CONSIGNES >>
A. Dans le fil de discussion, reformulez sous forme de liste le paragraphe qui commence par « Noooooooon criminel », en conservant ses informations principales.
B. Renvoyez tout le passage du fil de discussion depuis "Parle pour toi" jusqu'à "pour çà ...".

EXTRAIT DU TEXTE >>

⟨

# Qu'y at 'il de + mignon que ça ?????



## fleurette (3 Août 2004)

le poudou du sud...... :love:


----------



## WebOliver (3 Août 2004)

On en mangerait... :love:


----------



## Hurrican (3 Août 2004)

WebOliver a dit:
			
		

> On en mangerait... :love:


Ouais, avec une bonne sauce au vin rouge et quelques pommes rissolés.


----------



## fleurette (3 Août 2004)

Hurrican a dit:
			
		

> Ouais, avec une bonne sauce au vin rouge et quelques pommes rissolés.


sadiques !!!!!!!


----------



## Hurrican (3 Août 2004)

Non ... Gourmets !  

PS : Meuh oui qu'il est mignon, on taquine !


----------



## bertrand.serullaz (3 Août 2004)

Hurrican a dit:
			
		

> Ouais, avec une bonne sauce au vin rouge et quelques pommes rissolés.


sauce veneur et groseille pas mal non plus


----------



## Grug (3 Août 2004)

ben ça :


----------



## supermoquette (3 Août 2004)

Grug a dit:
			
		

> ben ça :



Noooooooon criminel, ça ça se cuisine avec une sauce vin blanc+oignons perlés+lardon accompagné d'une pollenta. Y en a vraiment qui savent pas cuisiner


----------



## jpmiss (3 Août 2004)

Sur google images en tappant "mignon" comme mot clé j'ai obtenu ca:






  Difficile de faire plus mignon puisqu'il s'agit de Bernard MIGNON!!!


----------



## Hurrican (3 Août 2004)

supermoquette a dit:
			
		

> Noooooooon criminel, ça ça se cuisine avec une sauce vin blanc+oignons perlés+lardon accompagné d'une pollenta. Y en a vraiment qui savent pas cuisiner


Parle pour toi ! Je garde ma recette ! (Mais je suis d'accord pour les oignons et les lardons).
J'imagines simplement que dans ta région, ils savent pas faire de bon vin rouge, c'est pour çà ...


----------



## fleurette (3 Août 2004)

jpmiss a dit:
			
		

> Sur google images en tappant "mignon" comme mot clé j'ai obtenu ca:
> 
> 
> 
> ...

⟩

DONNÉES RECUEILLIES >>
⟨

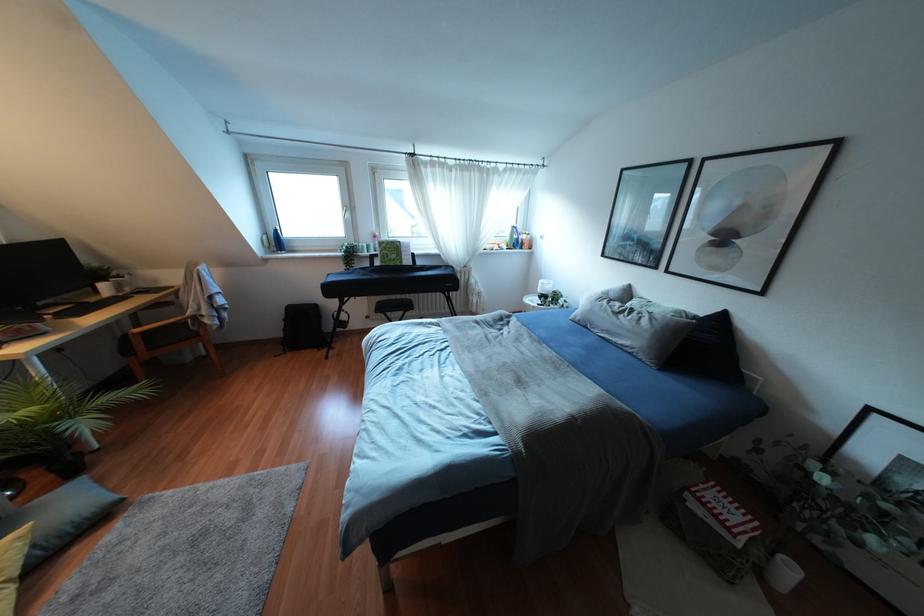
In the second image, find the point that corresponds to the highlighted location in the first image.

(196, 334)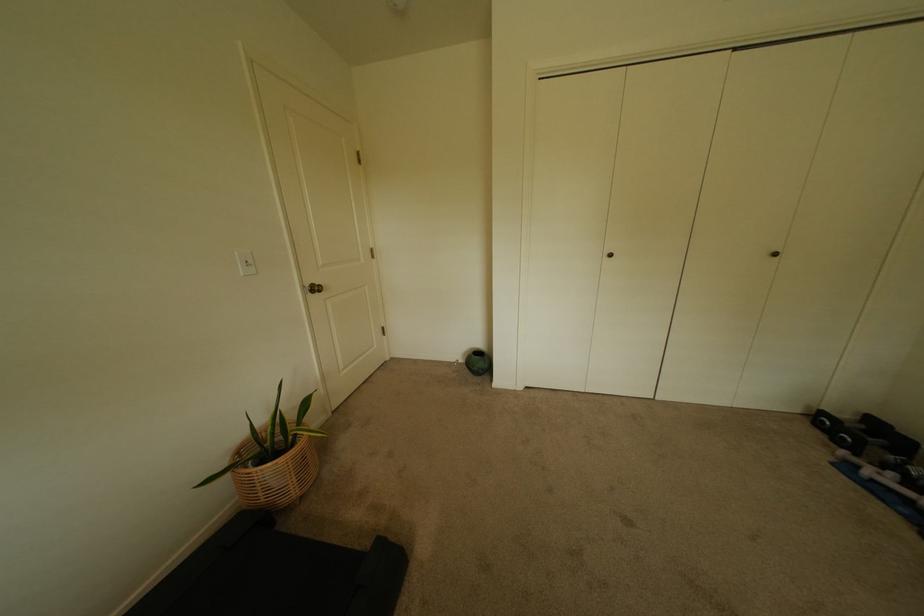
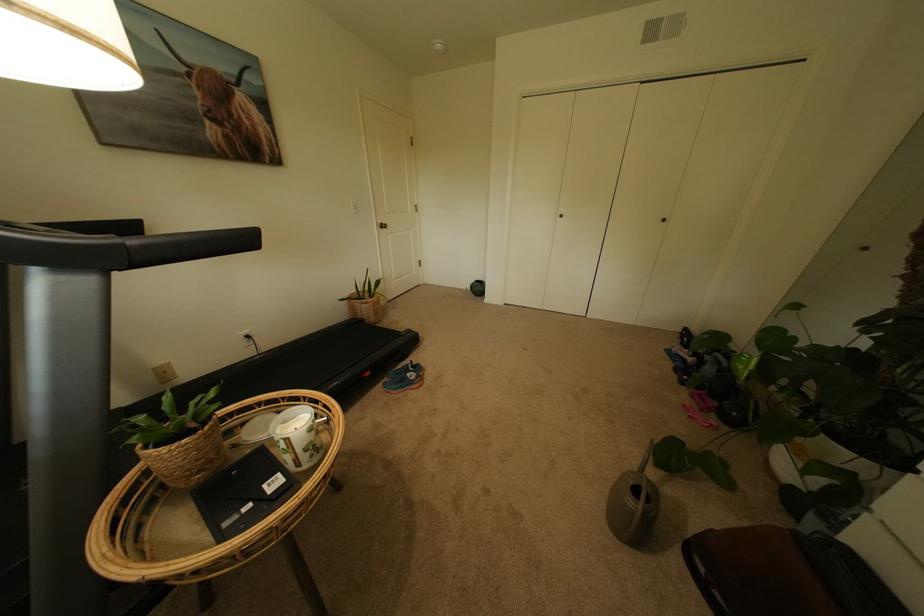
Where in the second image is the point corresponding to pixel 302 480 from the first image?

⟩

RÉPONSES >>
A.
- Sauce : vin blanc, oignons perlés et lardons
- Accompagnement : pollenta
- Reproche : certains ne savent vraiment pas cuisiner

B.
Parle pour toi ! Je garde ma recette ! (Mais je suis d'accord pour les oignons et les lardons).
J'imagines simplement que dans ta région, ils savent pas faire de bon vin rouge, c'est pour çà ...